PROBLEM STATEMENT ▸ Count the lines in the entries below that contain the string "پلمپ". The match is case-sensitive. Reply with the number alone.

DATA SUPPLIED ▸
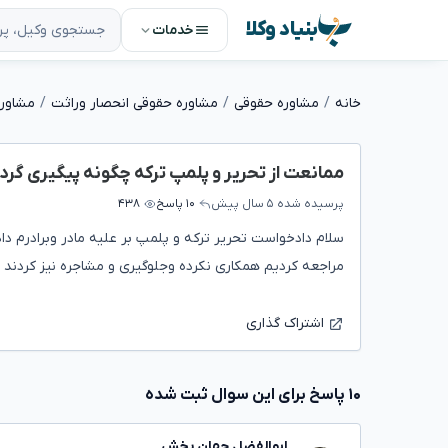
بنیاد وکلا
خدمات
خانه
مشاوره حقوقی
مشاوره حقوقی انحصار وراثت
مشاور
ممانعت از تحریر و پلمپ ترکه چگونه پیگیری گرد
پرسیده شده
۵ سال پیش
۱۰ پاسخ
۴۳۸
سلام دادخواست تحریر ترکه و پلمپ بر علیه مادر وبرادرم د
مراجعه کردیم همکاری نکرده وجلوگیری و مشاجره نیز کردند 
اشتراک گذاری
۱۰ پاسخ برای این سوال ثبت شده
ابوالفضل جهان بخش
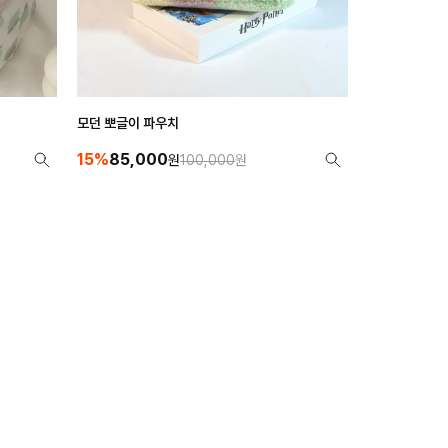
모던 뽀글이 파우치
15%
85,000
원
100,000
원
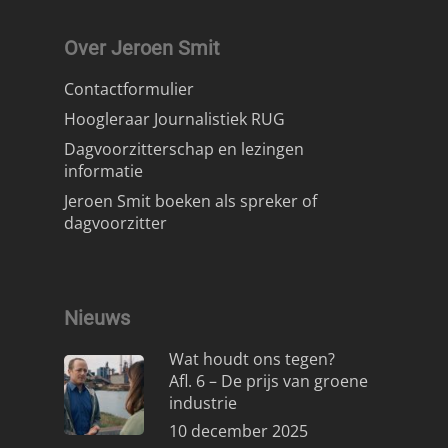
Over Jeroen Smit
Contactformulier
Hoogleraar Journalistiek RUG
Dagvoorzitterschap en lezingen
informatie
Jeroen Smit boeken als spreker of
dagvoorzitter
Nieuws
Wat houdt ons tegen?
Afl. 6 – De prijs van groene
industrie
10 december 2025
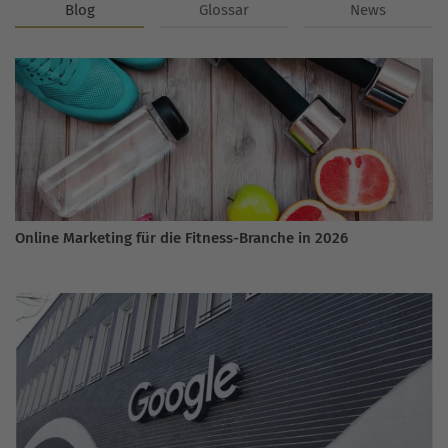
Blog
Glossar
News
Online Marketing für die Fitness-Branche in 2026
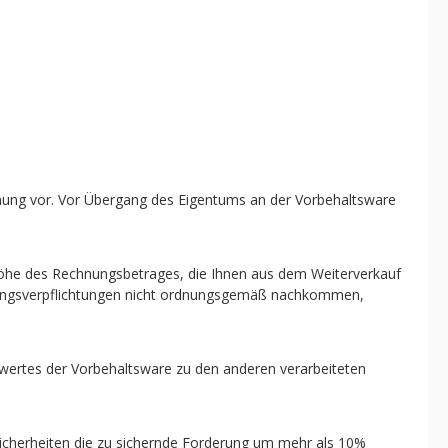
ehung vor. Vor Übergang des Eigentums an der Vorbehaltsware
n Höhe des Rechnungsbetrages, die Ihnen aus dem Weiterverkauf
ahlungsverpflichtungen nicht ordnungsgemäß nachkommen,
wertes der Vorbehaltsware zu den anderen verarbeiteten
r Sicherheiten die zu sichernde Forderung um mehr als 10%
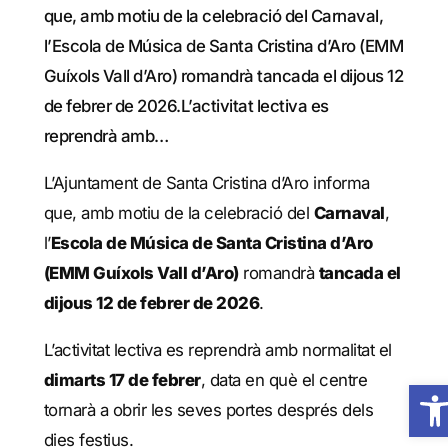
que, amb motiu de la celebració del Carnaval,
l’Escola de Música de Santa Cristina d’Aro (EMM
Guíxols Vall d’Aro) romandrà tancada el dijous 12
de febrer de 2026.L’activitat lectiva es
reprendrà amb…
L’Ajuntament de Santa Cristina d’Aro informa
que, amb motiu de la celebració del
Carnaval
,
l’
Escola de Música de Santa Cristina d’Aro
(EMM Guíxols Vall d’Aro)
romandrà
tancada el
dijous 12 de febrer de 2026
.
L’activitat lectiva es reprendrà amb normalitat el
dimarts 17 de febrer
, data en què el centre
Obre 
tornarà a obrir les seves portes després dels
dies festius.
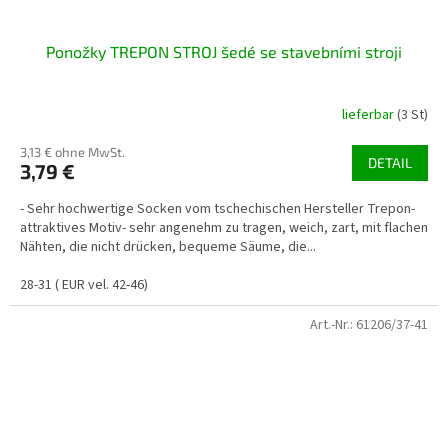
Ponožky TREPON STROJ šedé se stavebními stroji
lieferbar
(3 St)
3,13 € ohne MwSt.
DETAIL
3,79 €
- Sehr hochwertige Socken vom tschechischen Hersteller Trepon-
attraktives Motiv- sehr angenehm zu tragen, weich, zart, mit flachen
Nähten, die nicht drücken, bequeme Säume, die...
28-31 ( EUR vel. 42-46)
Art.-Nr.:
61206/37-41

RESULT OF THE EXERCISE ▸ 2